Farmworkers' dilemma: Not eating what they grow
BY TRACIE WHITE
In the middle of John Steinbeck country, the "salad bowl of America," most of the Mexican farmworkers who harvest the fruits and vegetables that feed the nation aren't eating enough of it themselves.
Underpaid and overworked, Salinas farmworkers are eating at fast-food restaurants where the food is high-fat but low-cost. As a result, despite long hours in the fields, the Latino farmworkers, particularly those single, young men living in the labor camps, are facing a very American problem: obesity.
"They often eat someplace that's cheap and fast with high fat content," said Marilyn Winkleby, PhD, associate professor of medicine, who has spent years visiting farm laborers in the Salinas Valley in an ongoing partnership with the Monterey County Health Department. "Their jobs are becoming increasingly mechanized and less active."
Winkleby is the senior author of a study, published in the February issue of Ethnicity and Health, that examines the changes in cancer-related health behaviors within the Salinas Latino population—most of whom are of Mexican origin—over the 10-year period between 1990 and 2000. The study surveyed almost 2,000 Latino women and men from both the community at large and within 29 agricultural labor camps.
The goal was to detect changes in diet, physical activity, smoking and alcohol use as well as cancer health screenings in order to help design future public health interventions. Latinos, the country's fastest-growing minority group, suffer disproportionately from poor health exacerbated by poverty, poor education and a lack of health insurance and medical care, according to the study. Furthermore, they suffer disproportionately from some types of cancer and are 20 percent more likely to die from a malignancy than non-Latino whites.
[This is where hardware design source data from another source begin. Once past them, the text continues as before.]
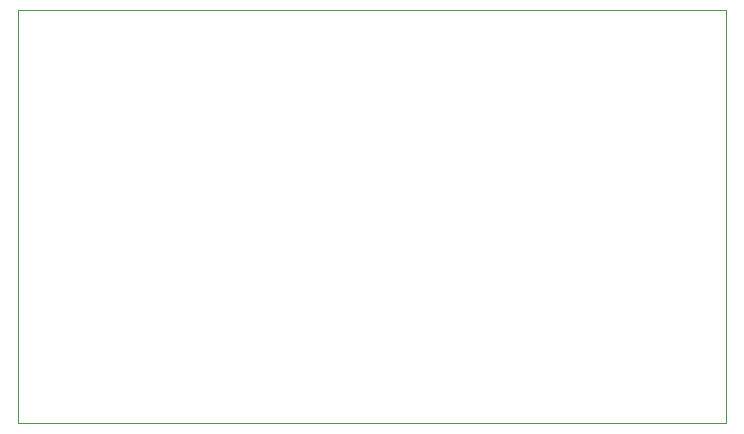
<source format=gbr>
%TF.GenerationSoftware,KiCad,Pcbnew,9.0.1*%
%TF.CreationDate,2025-07-10T19:48:23+10:00*%
%TF.ProjectId,esp-32-s3-wroom-1,6573702d-3332-42d7-9333-2d77726f6f6d,rev?*%
%TF.SameCoordinates,Original*%
%TF.FileFunction,Profile,NP*%
%FSLAX46Y46*%
G04 Gerber Fmt 4.6, Leading zero omitted, Abs format (unit mm)*
G04 Created by KiCad (PCBNEW 9.0.1) date 2025-07-10 19:48:23*
%MOMM*%
%LPD*%
G01*
G04 APERTURE LIST*
%TA.AperFunction,Profile*%
%ADD10C,0.050000*%
%TD*%
G04 APERTURE END LIST*
D10*
X100040000Y-65520000D02*
X159990000Y-65520000D01*
X159990000Y-100520000D01*
X100040000Y-100520000D01*
X100040000Y-65520000D01*
M02*

</source>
Not all the news was bad. Among the positive behavior changes noted in the survey were continued low rates of smoking among women and men and a substantial drop in alcohol consumption among men. But most striking among the results were the increasing obesity rates, particularly within the labor camps, where it was up 90 percent.
The majority of the Mexican-American population in Salinas has now been living in the United States for at least 10 years, long enough to have been exposed to the "high-fat, low-exercise American environment," the study states.
On the positive side, there were some changes in diet that showed marked improvements: a shift away from the use of whole-fat to lower-fat milk among both labor camp men and women from the community and a decrease in the use of lard or meat fat for cooking among both men and women within the community. Fried food remained high on the menu.
Also on the positive side, the surveys showed significant increases in screenings for breast and cervical cancer with a significant increase in the rates of pap screenings and mammograms. Mammography screening showed especially large gains, from 15 percent in 1990 to 53 percent in 2000.
But researchers were concerned that annual blood stool testing for colon cancer remained infrequent—0 percent to 17 percent across the groups—and unchanged over the 10 years of the study. That's roughly half the percentage of the non-Latino white population.
Winkleby said public health policymakers have been working with community partners to enhance health behaviors among the Latino population in Salinas. She points to a grant awarded to the Monterey County Health Department for $5 million called "Steps to a Healthier United States," which she helped to launch and is now evaluating. The five-year program is funded from 2003-08 and has helped the health department to partner with agricultural employers, fast-food restaurants, churches, schools, senior centers, small stores and even shopping malls to foster healthier behaviors such as asking taquerias and corner stores to offer low-fat milk and to increase their fruit and vegetable supplies.
"For example, the health department negotiated with the main agricultural employers to provide healthy lunches and paid time off for workers to attend a wellness program," Winkleby said. Senior centers have received healthier government foods from food banks that supply much of their menu.
"If you want to effect change it's not enough to educate people," Winkleby said. "Individual behavior is influenced by the environments in which you live. Men living in the labor camps are primarily single, poor; they live in housing without cooking facilities."
Dropping off leaflets about the health effects of a poor diet isn't enough to affect change, Winkleby concluded. Both policy and health professionals must work toward enhancing the environments in which the laborers live and work.